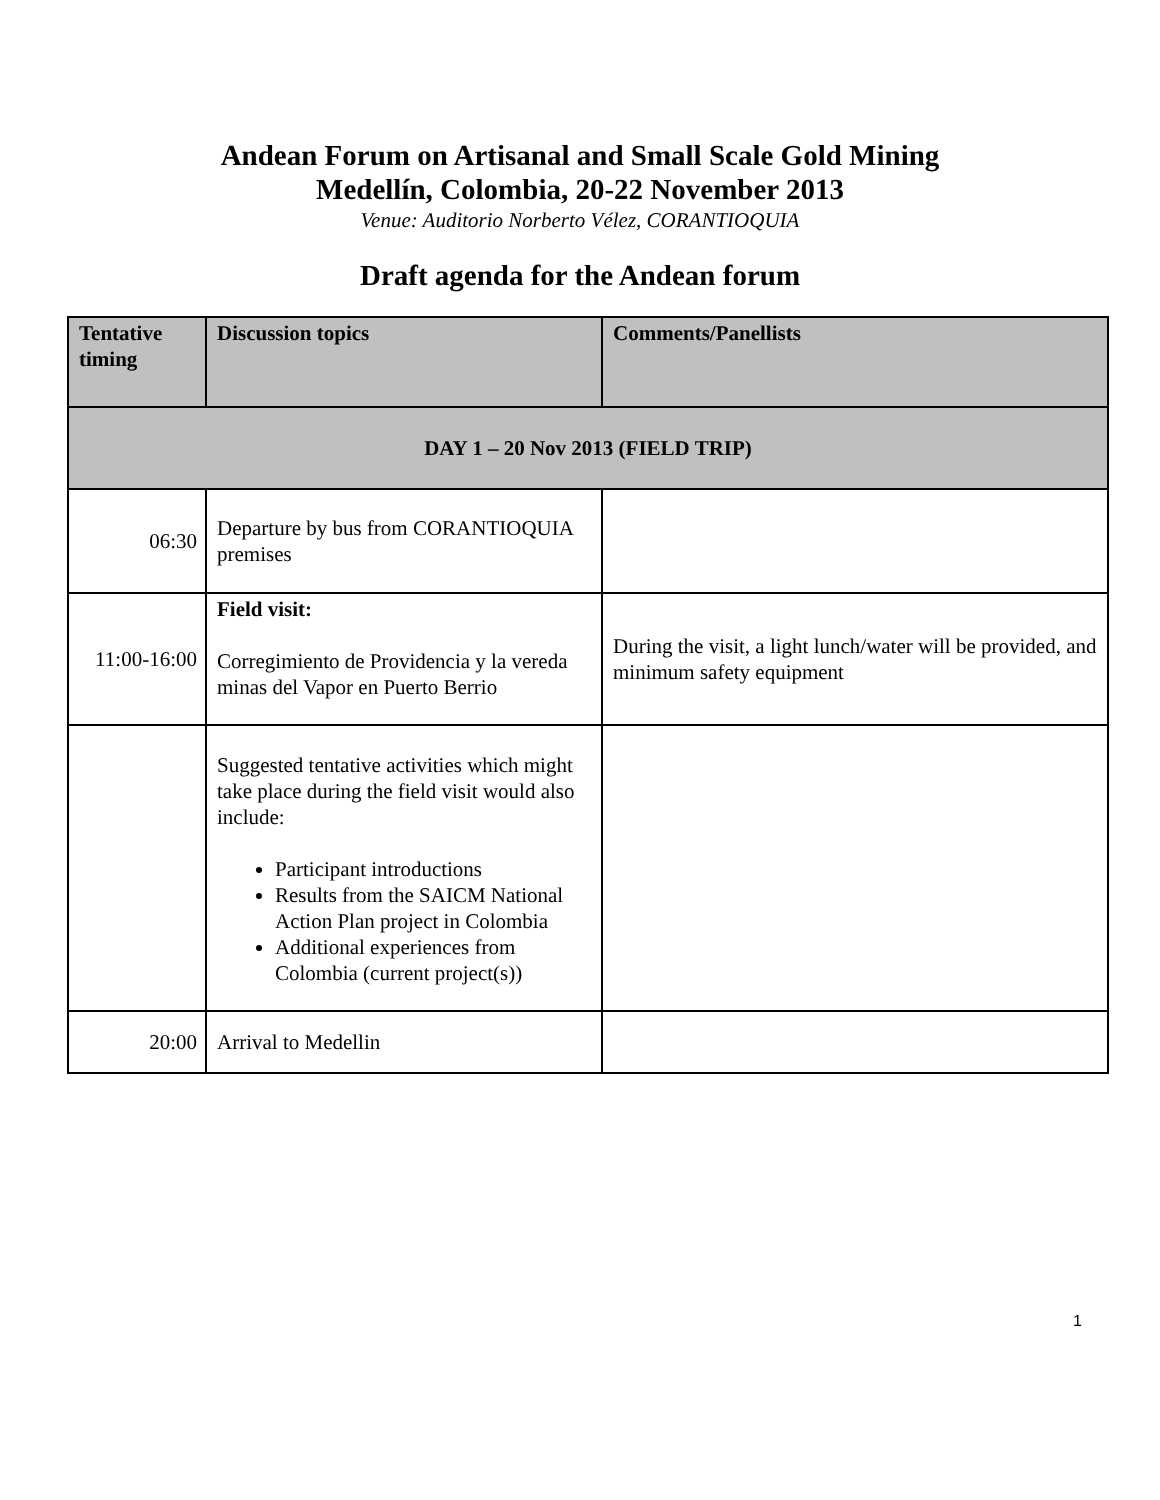Andean Forum on Artisanal and Small Scale Gold Mining
Medellín, Colombia, 20-22 November 2013
Venue: Auditorio Norberto Vélez, CORANTIOQUIA
Draft agenda for the Andean forum
| Tentative timing | Discussion topics | Comments/Panellists |
| --- | --- | --- |
| DAY 1 – 20 Nov 2013 (FIELD TRIP) | | |
| 06:30 | Departure by bus from CORANTIOQUIA premises | |
| 11:00-16:00 | Field visit: Corregimiento de Providencia y la vereda minas del Vapor en Puerto Berrio | During the visit, a light lunch/water will be provided, and minimum safety equipment |
| | Suggested tentative activities which might take place during the field visit would also include: Participant introductions Results from the SAICM National Action Plan project in Colombia Additional experiences from Colombia (current project(s)) | |
| 20:00 | Arrival to Medellin | |
1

* WHAT THE EXERCISE ASKS:
All that is wanted is the run of lines from the start of the material through the line that holds "premises | |", retyped exactly, with no pictures.

* COMPLETED EXERCISE:
Andean Forum on Artisanal and Small Scale Gold Mining
Medellín, Colombia, 20-22 November 2013
Venue: Auditorio Norberto Vélez, CORANTIOQUIA
Draft agenda for the Andean forum
| Tentative timing | Discussion topics | Comments/Panellists |
| --- | --- | --- |
| DAY 1 – 20 Nov 2013 (FIELD TRIP) | | |
| 06:30 | Departure by bus from CORANTIOQUIA premises | |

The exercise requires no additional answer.